If you are a poet, you are likely familiar with the couplet…two lines that make a stanza, usually with an end rhyme.  And, couplets can be strung together ad infinitum. Can’t you picture strings of couplets linked together dangling off the edge of the world?!

“We call a couplet closed when the sense and syntax come to a conclusion or strong pause at the end of the second line…giving a feeling of self-containment…We call a couplet open when the sense carries forward past the second line into the next line or lines…”
from Edward Hirsch book:
How to Read a Poem

Here’s a couplet expressing my own sentiments about the image at the top of this page:

A bed of earth below which lays
a startle of forceful green relays

a message that beneath tamped earth
there is the promise of rebirth.

This is my example of an open couplet.  It is obvious that at the end of the first stanza, there is more to be said.  At the end of the second stanza, there is a sense of closure.  That said, I could go on and add more if I felt so inspired.

Writing Prompt:
Let this image of a hyacinth bulb bursting through the soil be the inspiration for a couple of your own couplets…or more than a couple.
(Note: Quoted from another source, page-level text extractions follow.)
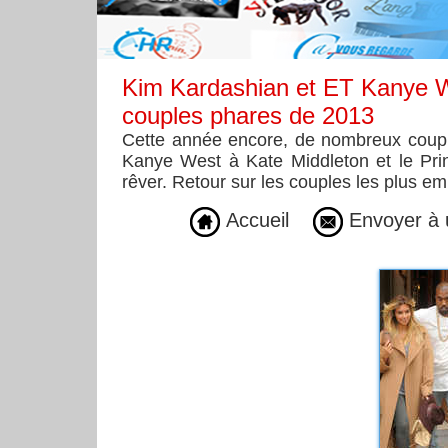
Kim Kardashian et ET Kanye We
couples phares de 2013
Cette année encore, de nombreux couple
Kanye West à Kate Middleton et le Prin
rêver. Retour sur les couples les plus e
Accueil
Envoyer à 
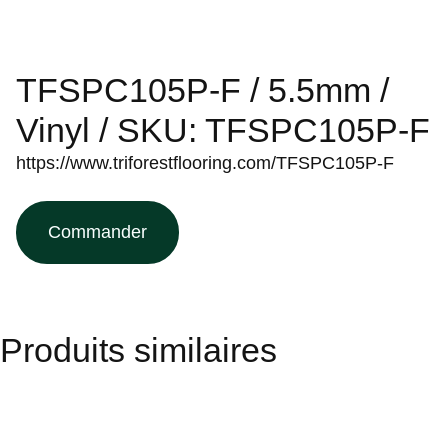
TFSPC105P-F / 5.5mm /
Vinyl / SKU: TFSPC105P-F
https://www.triforestflooring.com/TFSPC105P-F
Commander
Produits similaires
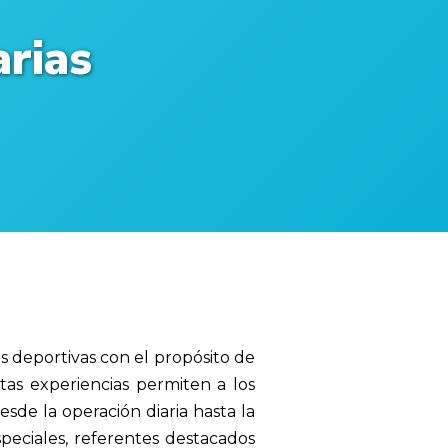
rias
s deportivas con el propósito de
tas experiencias permiten a los
sde la operación diaria hasta la
speciales, referentes destacados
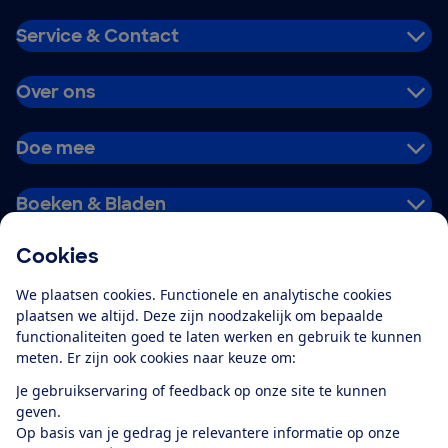
Service & Contact
Over ons
Doe mee
Boeken & Bladen
Cookies
Download de app
We plaatsen cookies. Functionele en analytische cookies
plaatsen we altijd. Deze zijn noodzakelijk om bepaalde
functionaliteiten goed te laten werken en gebruik te kunnen
meten. Er zijn ook cookies naar keuze om:
Alles over de
Consumentenbond-
Je gebruikservaring of feedback op onze site te kunnen
app
geven.
Op basis van je gedrag je relevantere informatie op onze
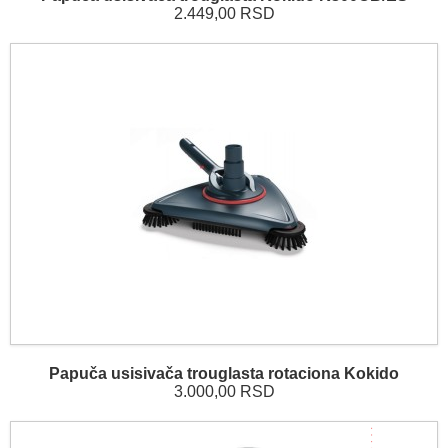
2.449,00 RSD
Papuča usisivača trouglasta rotaciona Kokido
3.000,00 RSD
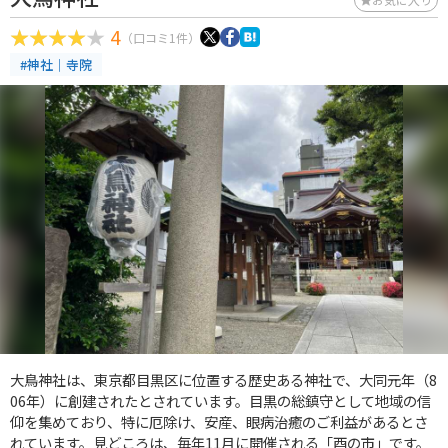
4
（口コミ1件）
#神社｜寺院
大鳥神社は、東京都目黒区に位置する歴史ある神社で、大同元年（8
06年）に創建されたとされています。目黒の総鎮守として地域の信
仰を集めており、特に厄除け、安産、眼病治癒のご利益があるとさ
れています。見どころは、毎年11月に開催される「酉の市」です。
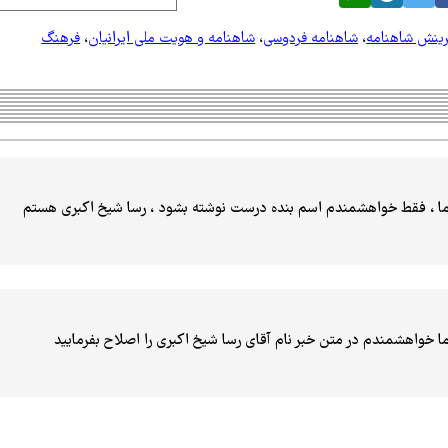
فرینش شاهنامه
،
شاهنامه فردوسی
،
شاهنامه و هویت ملی ایرانیان
،
فرهنگ
ما ، فقط خواهشمندم اسم بنده درست نوشته بشود ، رسا شیخ اکبری هستم
ا خواهشمندم در متن خبر نام آقای رسا شیخ اکبری را اصلاح بفرمایید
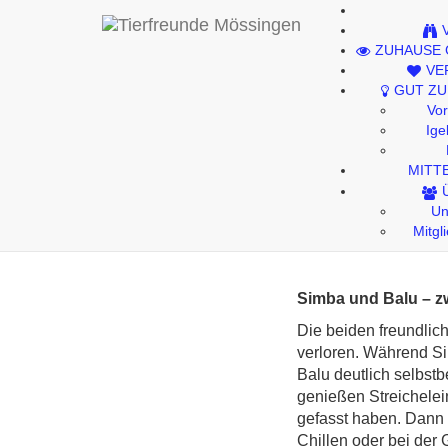
Kontakt
ZUHAUSE
Impressum
VE
GUT ZU
Datenschutzhinweise
Vo
Ige
MITT
Simba
Un
Mitgl
Simba und Balu – z
Die beiden freundli
verloren. Während Si
Balu deutlich selbst
genießen Streichelei
gefasst haben. Dann 
Chillen oder bei der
Share a few of your couplets under comments if you dare.

with relish

with relish
© by Christine O’Brien

in the land of white bread

and red kool-aid

where secular thoughts

are proscribed

there’s bologna sandwiches

for lunch

and mom makes

chicken pot pie for dinner

we believe what they teach

at sunday school

and that the president is

a wise leader who really

cares about his constituents

where blind trust is rampant

and you get only one true love

the happily ever after package deal

hollywood endings are gospel

i swallowed such lies

with Relish

Writing Prompt:
Preview the landscape of your childhood.  List a few memories that quickly come to mind–the ones that generally symbolize something that seemed to be true then or that you wanted to believe.  Let any of these memories be the prompt.  Write a poem or prose following this lead.  “Present the thing”, that is the experience and within it, guide the reader to the feeling.

Note:  What is the feeling behind my poem?  I would say it is “cynicism”.